Coaching career (HC unless noted)

Football
- 1992: Amherst

Lacrosse
- 1984–1994: Amherst
- 1995–2000: Wooster
- 2010: Bard

Head coaching record
- Overall: 0–8 (football) 60–42 (lacrosse)

Accomplishments and honors

Championships
- Lacrosse New England ECAC (1987)

Awards
- New England Lacrosse Coaches Assoc. COY (1987)

= John McKechnie (coach) =

American lacrosse and football coach

John McKechnie is an American college lacrosse and football coach. In 2009, he became the first men's lacrosse coach at Bard College. He previously coached the men's lacrosse teams at Amherst College and the College of Wooster. While at Amherst, McKechnie also served as an assistant football coach under Jim Ostendarp and as the head football coach during the 1992 season. He was named the 1987 New England Lacrosse Coaches Association Coach of the Year for leading Amherst to the Division III New England ECAC championship.

==Biography==
McKechnie graduated from Amherst College in 1977. After college, he embarked upon his coaching career as a member of the Amherst football and basketball staffs. In 1984, the school named him the head men's lacrosse coach. In 1987, he led the team to the New England Eastern College Athletic Conference championship, and the New England Lacrosse Coaches Association named him the Coach of the Year. In 1991, McKechnie was the assistant coach to Connecticut College head coach Fran Shields during the Division III North/South Senior All-Star Game.

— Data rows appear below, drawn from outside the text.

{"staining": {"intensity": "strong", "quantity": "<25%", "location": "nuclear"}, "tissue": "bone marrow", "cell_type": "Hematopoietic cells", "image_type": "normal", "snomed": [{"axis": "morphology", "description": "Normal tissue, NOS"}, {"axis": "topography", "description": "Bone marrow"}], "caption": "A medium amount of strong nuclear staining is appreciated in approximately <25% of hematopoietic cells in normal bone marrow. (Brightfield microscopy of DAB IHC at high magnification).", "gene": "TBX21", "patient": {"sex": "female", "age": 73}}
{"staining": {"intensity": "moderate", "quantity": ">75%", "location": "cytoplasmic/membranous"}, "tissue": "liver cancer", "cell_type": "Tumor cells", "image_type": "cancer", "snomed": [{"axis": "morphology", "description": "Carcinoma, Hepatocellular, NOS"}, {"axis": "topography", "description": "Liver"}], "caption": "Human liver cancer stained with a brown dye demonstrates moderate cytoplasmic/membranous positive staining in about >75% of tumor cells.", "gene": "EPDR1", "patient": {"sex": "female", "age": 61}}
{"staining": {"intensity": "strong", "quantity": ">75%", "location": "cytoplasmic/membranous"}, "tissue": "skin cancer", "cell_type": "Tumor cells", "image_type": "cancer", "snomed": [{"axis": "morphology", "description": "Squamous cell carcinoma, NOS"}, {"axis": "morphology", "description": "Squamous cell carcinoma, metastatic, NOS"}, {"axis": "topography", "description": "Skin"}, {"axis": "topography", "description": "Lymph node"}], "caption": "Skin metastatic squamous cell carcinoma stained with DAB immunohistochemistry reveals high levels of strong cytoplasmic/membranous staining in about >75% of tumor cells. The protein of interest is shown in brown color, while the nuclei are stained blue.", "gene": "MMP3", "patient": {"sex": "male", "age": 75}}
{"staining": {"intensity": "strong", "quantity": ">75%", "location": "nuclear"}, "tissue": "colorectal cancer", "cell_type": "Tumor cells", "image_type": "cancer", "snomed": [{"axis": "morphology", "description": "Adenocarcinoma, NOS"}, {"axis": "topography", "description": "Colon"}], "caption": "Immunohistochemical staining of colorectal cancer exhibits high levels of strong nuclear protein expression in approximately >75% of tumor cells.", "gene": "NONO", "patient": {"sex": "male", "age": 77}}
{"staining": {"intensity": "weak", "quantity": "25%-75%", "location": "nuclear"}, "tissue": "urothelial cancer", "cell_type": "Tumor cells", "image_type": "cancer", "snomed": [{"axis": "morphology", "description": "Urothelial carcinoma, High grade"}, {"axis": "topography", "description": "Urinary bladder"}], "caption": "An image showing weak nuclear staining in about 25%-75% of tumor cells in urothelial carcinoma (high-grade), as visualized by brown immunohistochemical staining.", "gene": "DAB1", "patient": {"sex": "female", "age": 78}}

In February 1992, Amherst promoted McKechnie from the position of associate head football coach to co-head coach alongside Jim Ostendarp. In March 1992, he took over as head coach when Ostendarp resigned after 33 years at the program. After Amherst amassed a 0-8 record in the 1992 season, he resigned on November 24, 1992.

From 1995 to 2000, he coached the lacrosse team at the College of Wooster. During that time, he served on the Division III All-American Committee and the National Ranking Committee. In 2009, Bard College hired McKechnie as its first ever men's lacrosse coach. During his first season in 2010, Bard finished winless with a 0-11 record.